The concept of a common ratio is key to understanding geometric sequences. A common ratio, often denoted as \( r \), is a fixed number that each term in the sequence is multiplied by to get to the next term. This multiplication happens consistently throughout the sequence, making it a uniform progression. To determine the common ratio, simply divide any term in the sequence by the previous term.
In the example provided, the sequence begins with \( \frac{1}{2} \), followed by \( \frac{2}{3} \), \( \frac{8}{9} \), and so on. To find the common ratio:

• Take the second term: \( \frac{2}{3} \).
• Divide it by the first term: \( \frac{1}{2} \).
• The calculation \( \frac{2/3}{1/2} \) simplifies to \( \frac{4}{3} \).

This ratio of \( \frac{4}{3} \) remains constant across the sequence, ensuring the same multiplication factor is applied to subsequent terms.

Finding the general term in a geometric sequence allows us to calculate any term's value without having to list all prior terms. This general term, \( a_n \), is formulated using the first term and the common ratio.
The general term of a geometric sequence can be described using the formula:\[ a_n = a_1 \times r^{n-1} \]Here:

• \( a_1 \) is the first term.
• \( r \) is the common ratio.
• \( n \) represents the position of the term in the sequence.

In the exercise, with \( a_1 = \frac{1}{2} \) and \( r = \frac{4}{3} \), the general term becomes:\[a_n = \frac{1}{2} \times \left(\frac{4}{3}\right)^{n-1}\]This allows any term within the sequence to be generated by substituting the desired term's position for \( n \). This flexibility is integral to solving complex sequence problems with ease.

The geometric progression formula provides a systematic way to understand the behavior of any geometric sequence. This formula expresses how each term is derived from the previous term using multiplication by a constant, the common ratio.
The formula, \( a_n = a_1 \times r^{n-1} \), gives us insight into two critical aspects:

• The starting point of the sequence, \( a_1 \), which is the initial term.
• The exponential nature of the progression, as denoted by \( r^{n-1} \), representing repeated multiplication by the common ratio.

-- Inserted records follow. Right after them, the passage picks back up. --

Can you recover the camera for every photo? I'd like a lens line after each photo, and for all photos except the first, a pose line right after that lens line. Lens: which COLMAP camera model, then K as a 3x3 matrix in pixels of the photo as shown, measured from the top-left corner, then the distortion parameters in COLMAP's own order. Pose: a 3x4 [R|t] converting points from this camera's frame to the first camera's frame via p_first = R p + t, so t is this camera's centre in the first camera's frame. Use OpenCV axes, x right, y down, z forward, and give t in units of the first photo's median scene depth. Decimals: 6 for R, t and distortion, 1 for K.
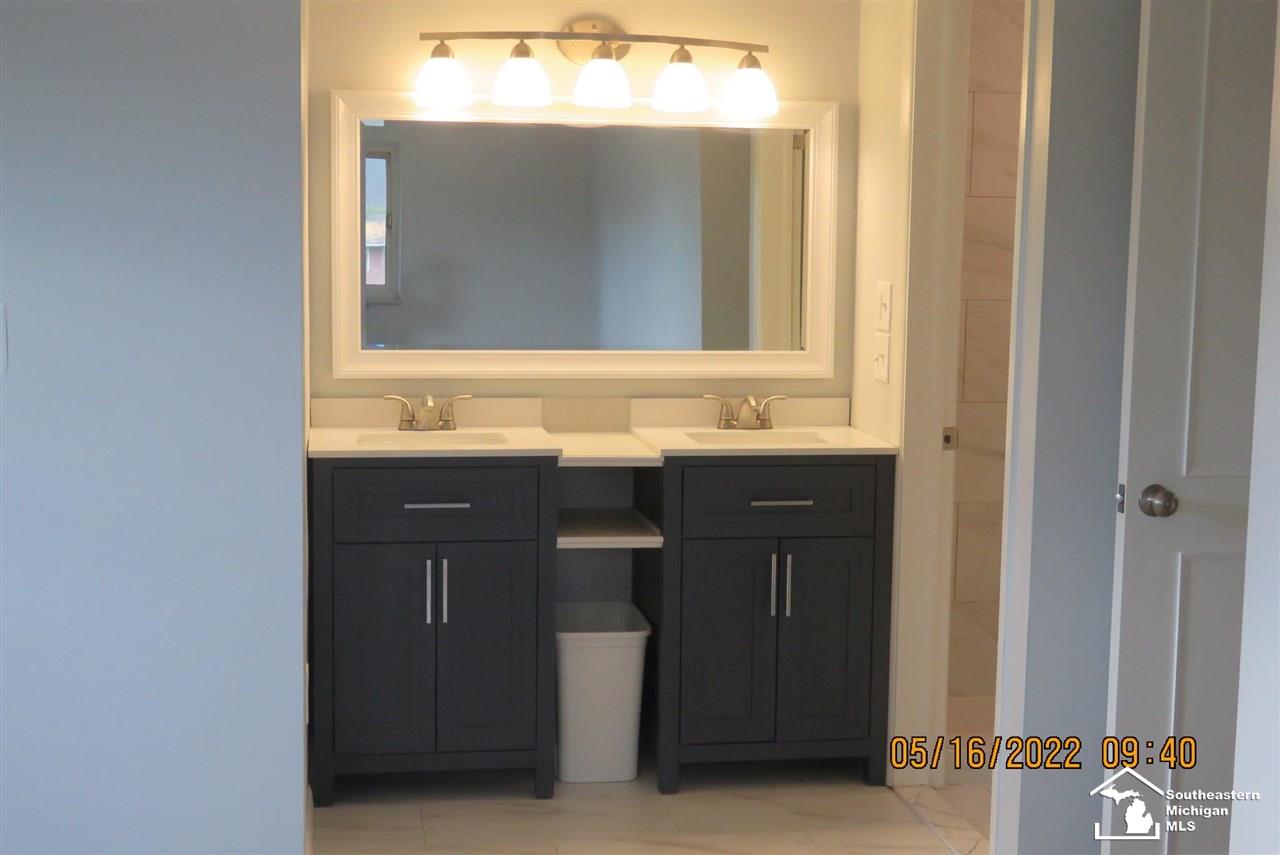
lens RADIAL K [[1857.1, 0, 639.8], [0, 1857.1, 428.5], [0, 0, 1]] dist [-0.060482, 0.000000]
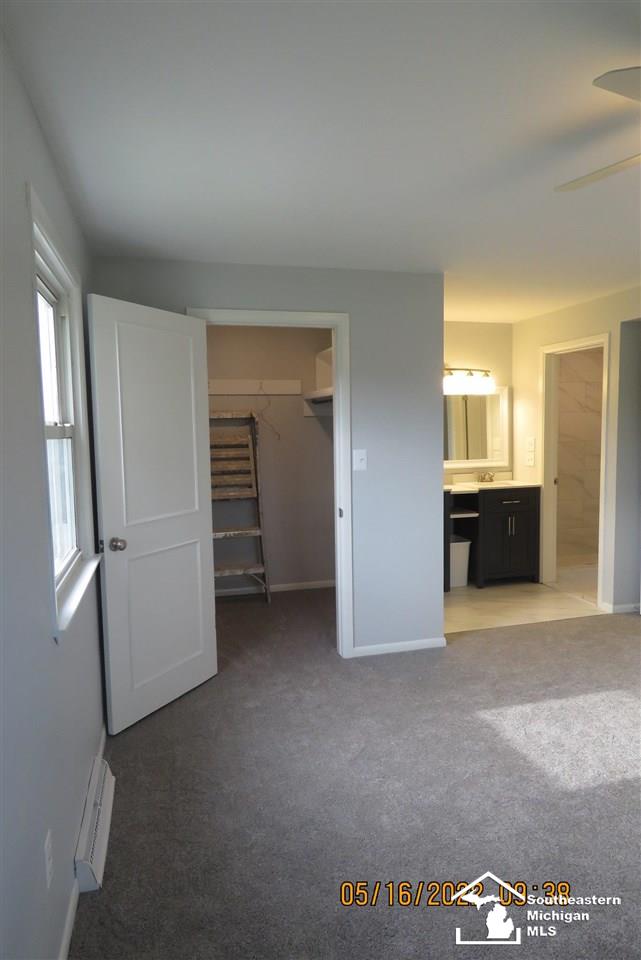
lens RADIAL K [[624.3, 0, 321.7], [0, 624.3, 477.9], [0, 0, 1]] dist [0.003182, -0.002840]
pose [[0.990975, -0.042455, 0.127144, -0.406744], [0.045770, 0.998681, -0.023263, 0.005976], [-0.125989, 0.028873, 0.991611, -0.110368]]
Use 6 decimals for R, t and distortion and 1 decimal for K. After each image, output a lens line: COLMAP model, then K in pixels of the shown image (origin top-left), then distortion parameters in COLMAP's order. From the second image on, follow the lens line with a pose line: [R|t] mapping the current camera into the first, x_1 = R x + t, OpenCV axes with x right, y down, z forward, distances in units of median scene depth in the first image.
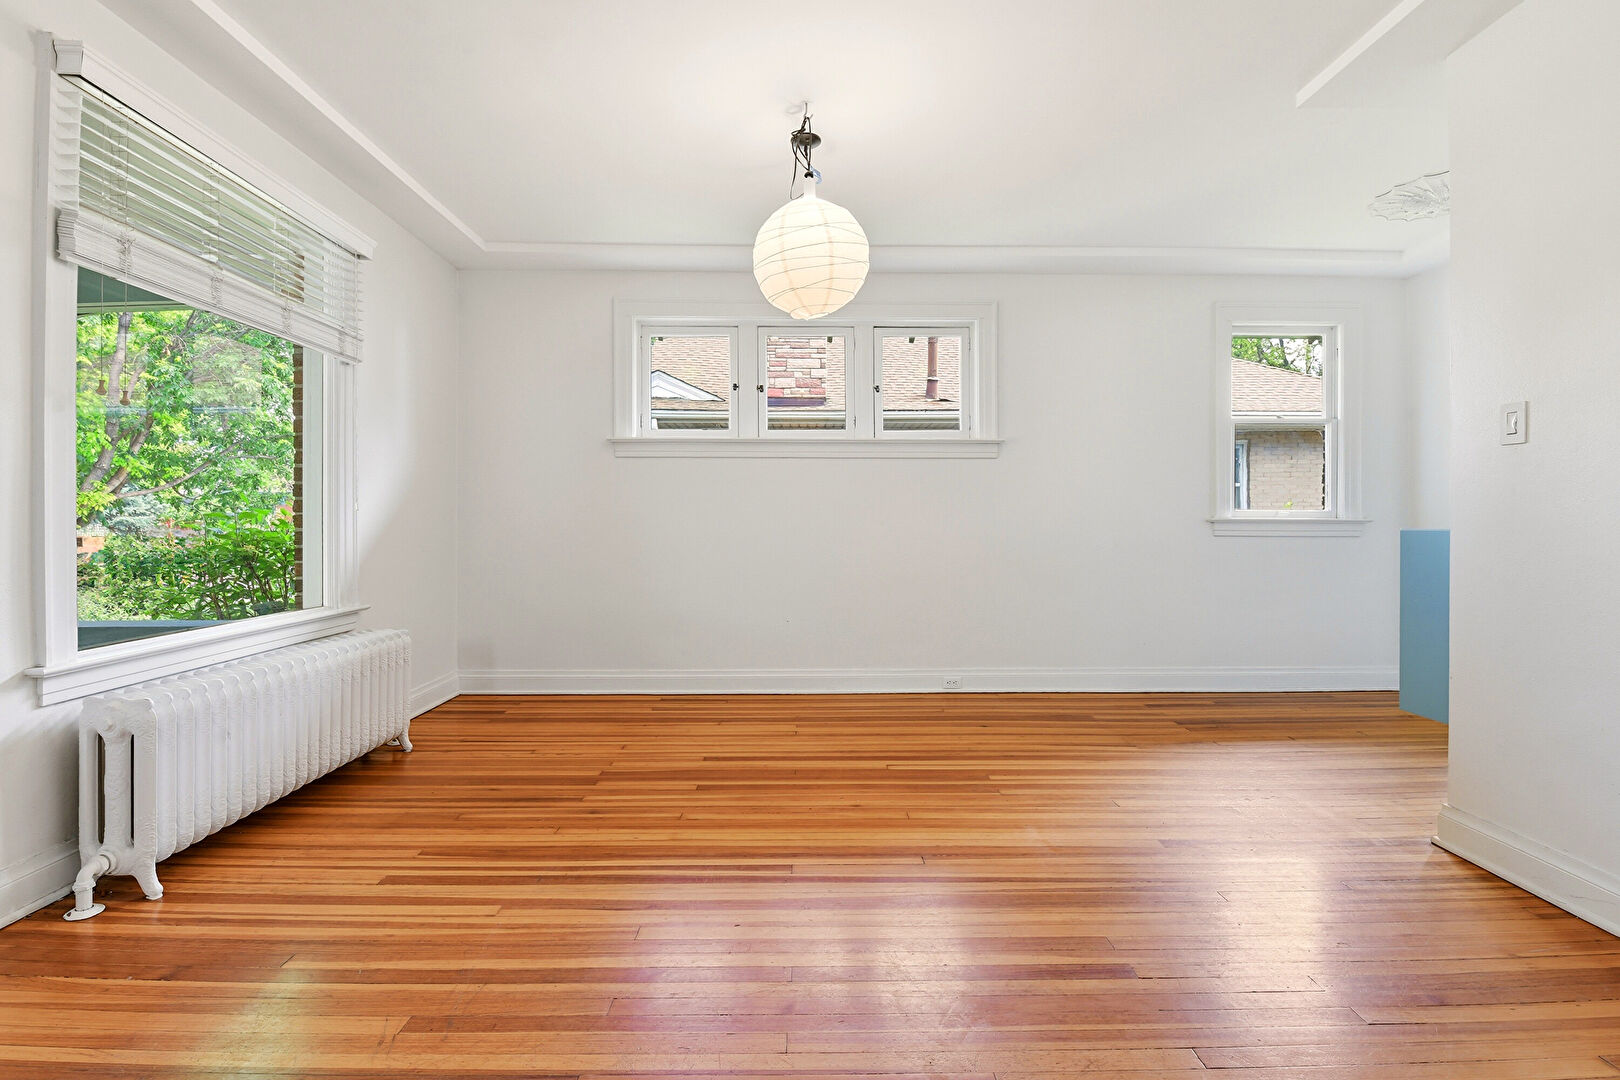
lens RADIAL K [[722.5, 0, 808.8], [0, 722.5, 521.6], [0, 0, 1]] dist [-0.017301, -0.000003]
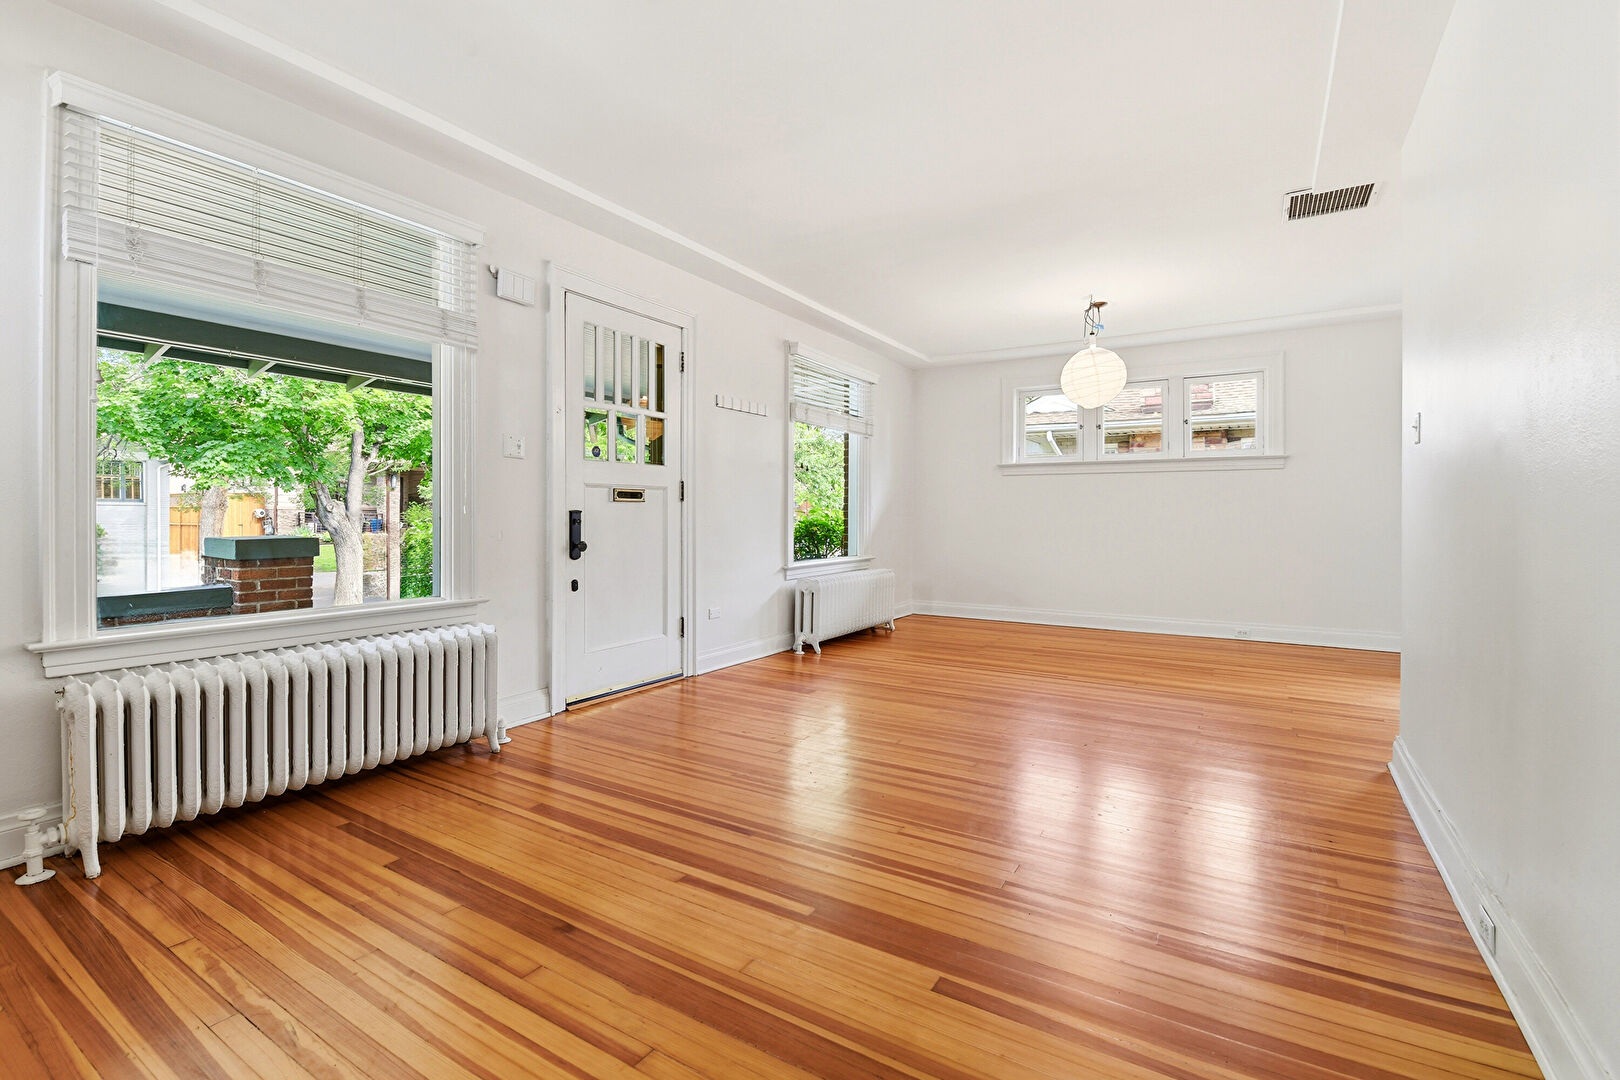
lens RADIAL K [[722.5, 0, 808.8], [0, 722.5, 521.6], [0, 0, 1]] dist [-0.017301, -0.000003]
pose [[0.845394, 0.007737, -0.534088, 0.345951], [-0.003429, 0.999953, 0.009057, 0.001313], [0.534133, -0.005825, 0.845380, -0.906418]]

In a geometric sequence, every step forward involves multiplying by \( r \), showcasing the power of exponential growth or decay depending on whether \( r \) is greater or less than one.
This formula is vital in various mathematical fields, from algebra to calculus, and powers countless applications, including financial calculations such as compound interest. The elegance of the geometric progression lies in its simplicity and broad utility, making it a fundamental concept in sequential mathematics.